WHAT YOU SHOULD DO:
Transcribe the entries exactly. Start at the top, stop after the line with "Wagenheber-Befestigungspunkte. An jedem", and omit every picture.

Saved entries:
######
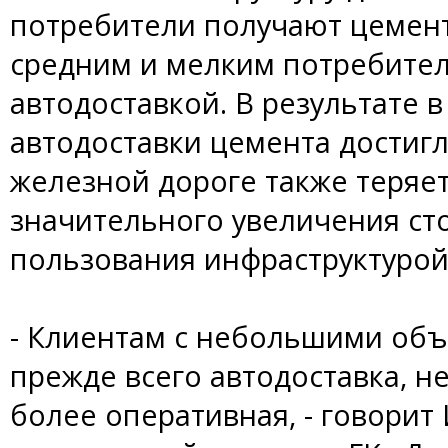
потребители получают цемент
средним и мелким потребител
автодоставкой. В результате 
автодоставки цемента достигл
железной дороге также теряет
значительного увеличения ст
пользования инфраструктурой
- Клиентам с небольшими объ
прежде всего автодоставка, н
более оперативная, - говорит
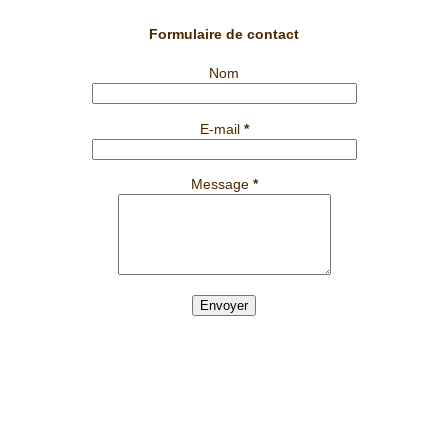
Formulaire de contact
Nom
E-mail
*
Message
*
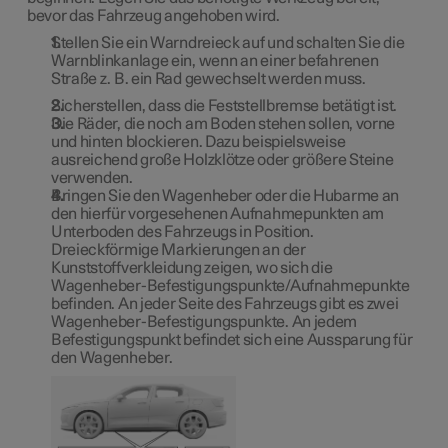
bevor das Fahrzeug angehoben wird.
Stellen Sie ein Warndreieck auf und schalten Sie die
Warnblinkanlage ein, wenn an einer befahrenen
Straße z. B. ein Rad gewechselt werden muss.
Sicherstellen, dass die Feststellbremse betätigt ist.
Die Räder, die noch am Boden stehen sollen, vorne
und hinten blockieren. Dazu beispielsweise
ausreichend große Holzklötze oder größere Steine
verwenden.
Bringen Sie den Wagenheber oder die Hubarme an
den hierfür vorgesehenen Aufnahmepunkten am
Unterboden des Fahrzeugs in Position.
Dreieckförmige Markierungen an der
Kunststoffverkleidung zeigen, wo sich die
Wagenheber-Befestigungspunkte/Aufnahmepunkte
befinden. An jeder Seite des Fahrzeugs gibt es zwei
Wagenheber-Befestigungspunkte. An jedem
Befestigungspunkt befindet sich eine Aussparung für
den Wagenheber.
######
RESPONSE TO THE EXERCISE:
потребители получают цемент
средним и мелким потребител
автодоставкой. В результате 
автодоставки цемента достигл
железной дороге также теряет
значительного увеличения ст
пользования инфраструктурой
- Клиентам с небольшими объ
прежде всего автодоставка, н
более оперативная, - говорит
Formulaire de contact
Nom
E-mail
*
Message
*
bevor das Fahrzeug angehoben wird.
Stellen Sie ein Warndreieck auf und schalten Sie die
Warnblinkanlage ein, wenn an einer befahrenen
Straße z. B. ein Rad gewechselt werden muss.
Sicherstellen, dass die Feststellbremse betätigt ist.
Die Räder, die noch am Boden stehen sollen, vorne
und hinten blockieren. Dazu beispielsweise
ausreichend große Holzklötze oder größere Steine
verwenden.
Bringen Sie den Wagenheber oder die Hubarme an
den hierfür vorgesehenen Aufnahmepunkten am
Unterboden des Fahrzeugs in Position.
Dreieckförmige Markierungen an der
Kunststoffverkleidung zeigen, wo sich die
Wagenheber-Befestigungspunkte/Aufnahmepunkte
befinden. An jeder Seite des Fahrzeugs gibt es zwei
Wagenheber-Befestigungspunkte. An jedem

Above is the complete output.